If you want to download the data, go to the Google spreadsheet here.

Publication Details:

Abel, G. J (2010) Estimation of international migration flow tables in Europe. Journal of the Royal Statistical Society: Series A (Statistics in Society), Volume 173 Issue 4, Pages 797–825.

A methodology is developed to estimate comparable international migration flows between a set of countries. International migration flow data may be missing, reported by the sending country, reported by the receiving country or reported by both the sending and the receiving countries. For the last situation, reported counts rarely match owing to differences in definitions and data collection systems. We report counts harmonized by using correction factors estimated from a constrained optimization procedure. Factors are applied to scale data that are known to be of a reliable standard, creating an incomplete migration flow table of harmonized values. Cells for which no reliable reported flows exist are then estimated from a negative binomial regression model fitted by using an expectation–maximization (EM) type of algorithm.

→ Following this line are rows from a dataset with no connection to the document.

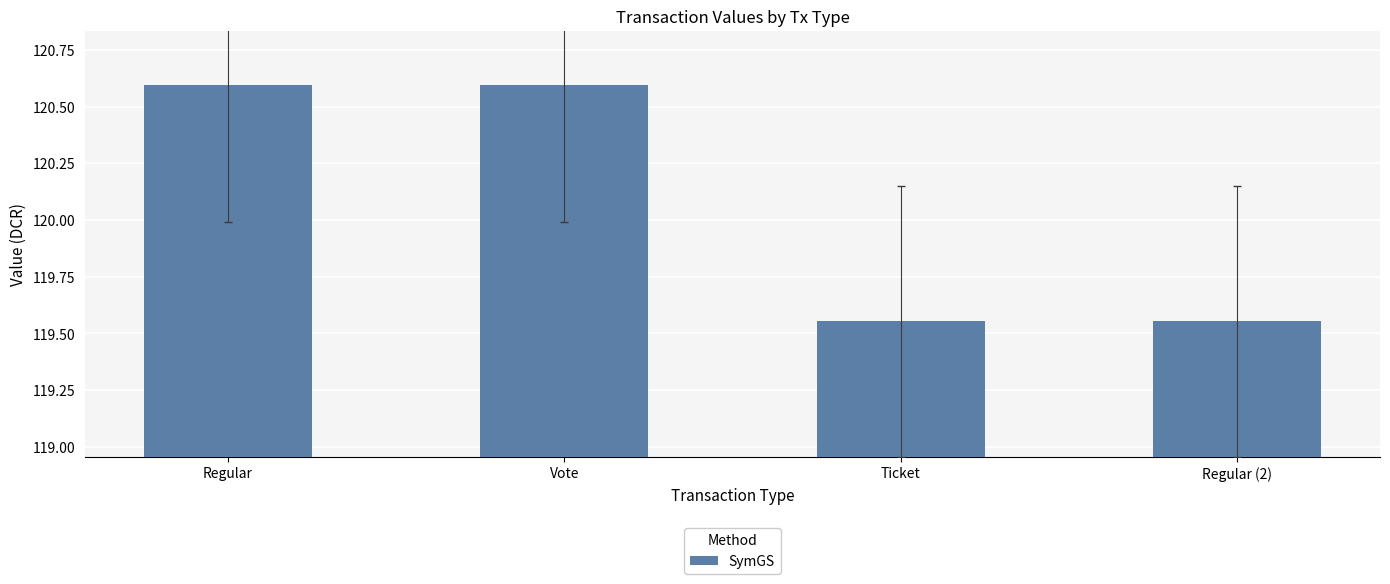

What is the greatest value displayed?

120.6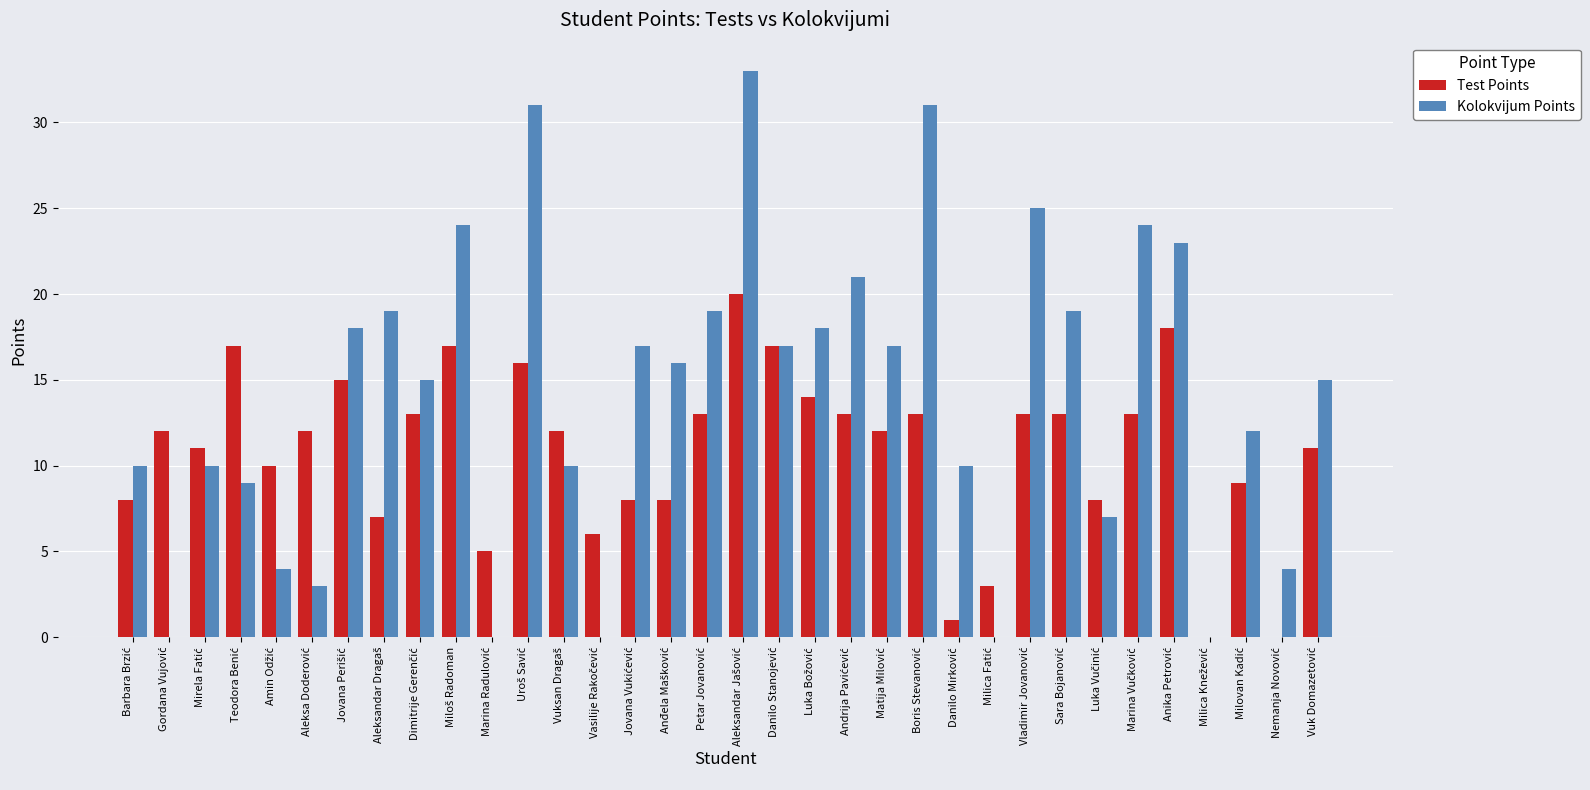

How many groups of bars are there?

34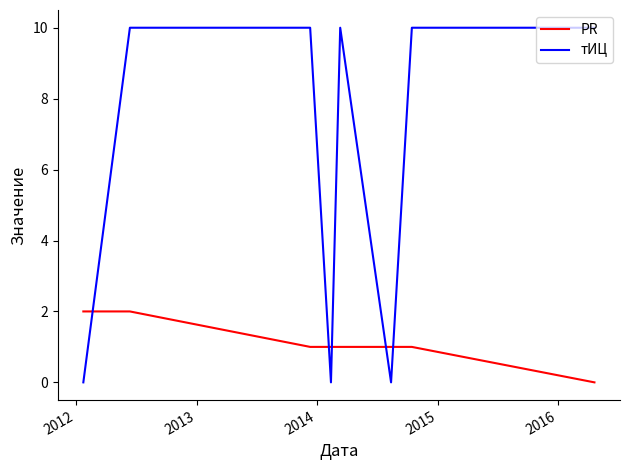

Which series has the largest range (max minus min)?

тИЦ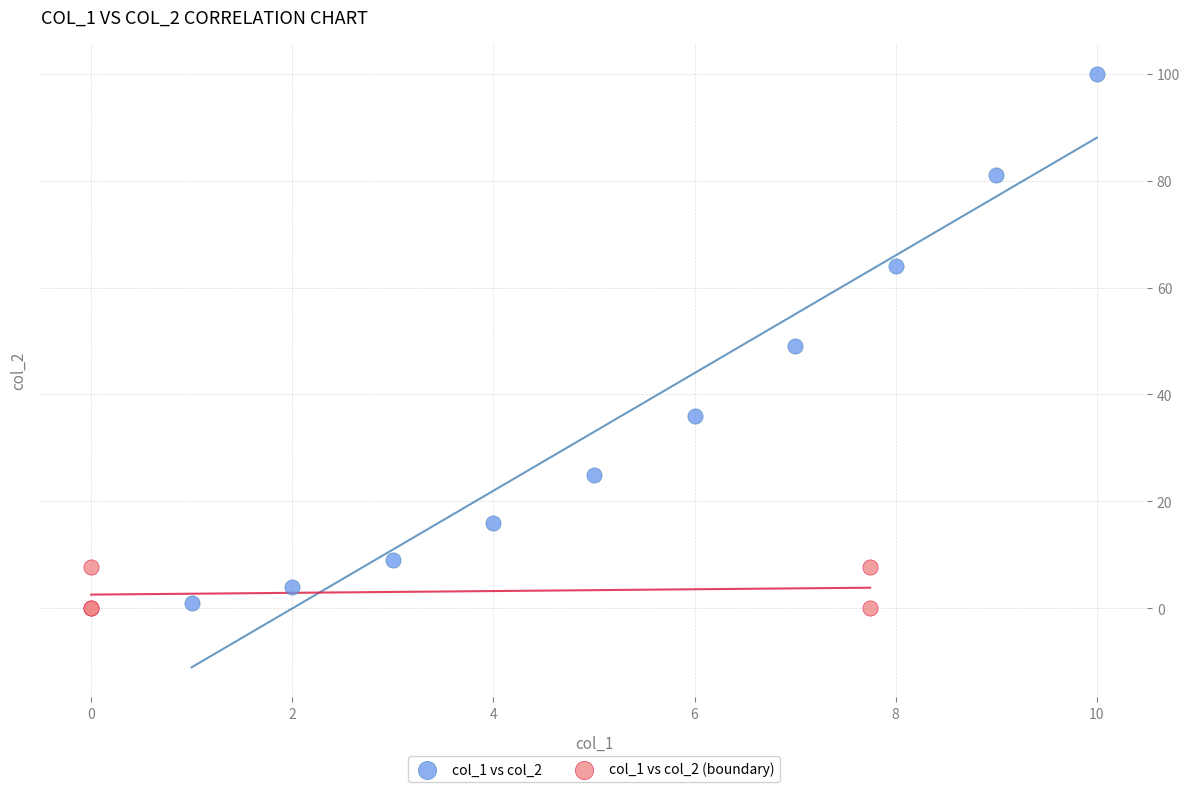

Which series has the widest spread of Y values?

col_1 vs col_2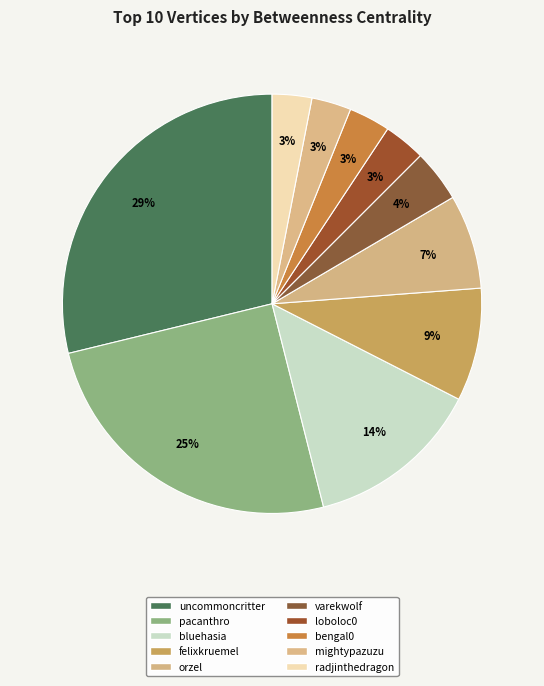

How many segments does this pie chart have?

10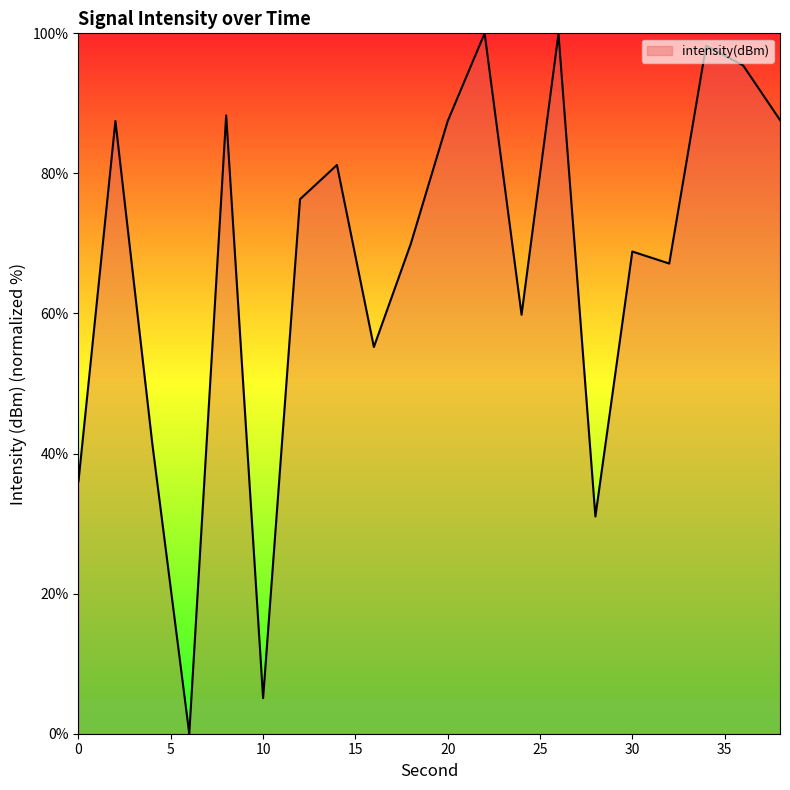

What is the average value?

66.8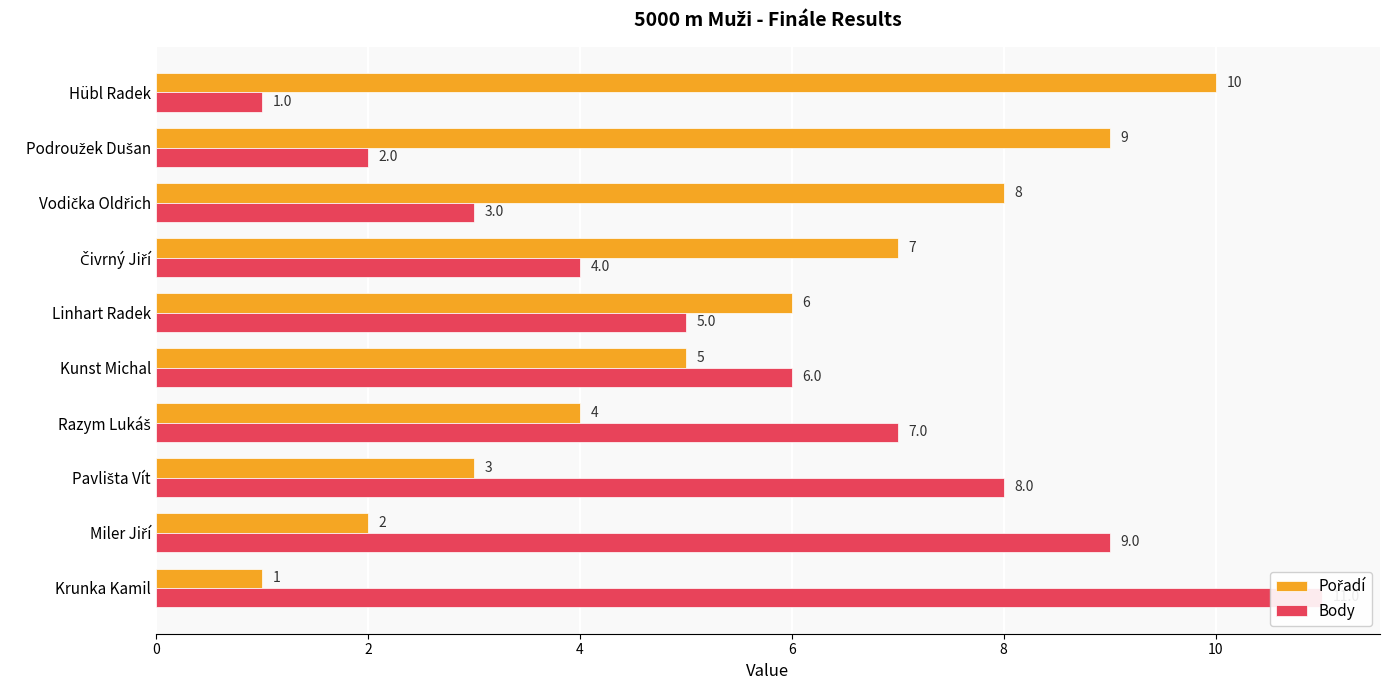

Are the bars horizontal?

Yes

Covariate information for this model is drawn from international migration theory. Finally, measures of precision for all missing cell estimates are derived by using the supplemented EM algorithm. Recent data on international migration between countries in Europe are used to illustrate the methodology. The results represent a complete table of comparable flows which can be used by regional policy makers and social scientists to understand population behaviour and change better.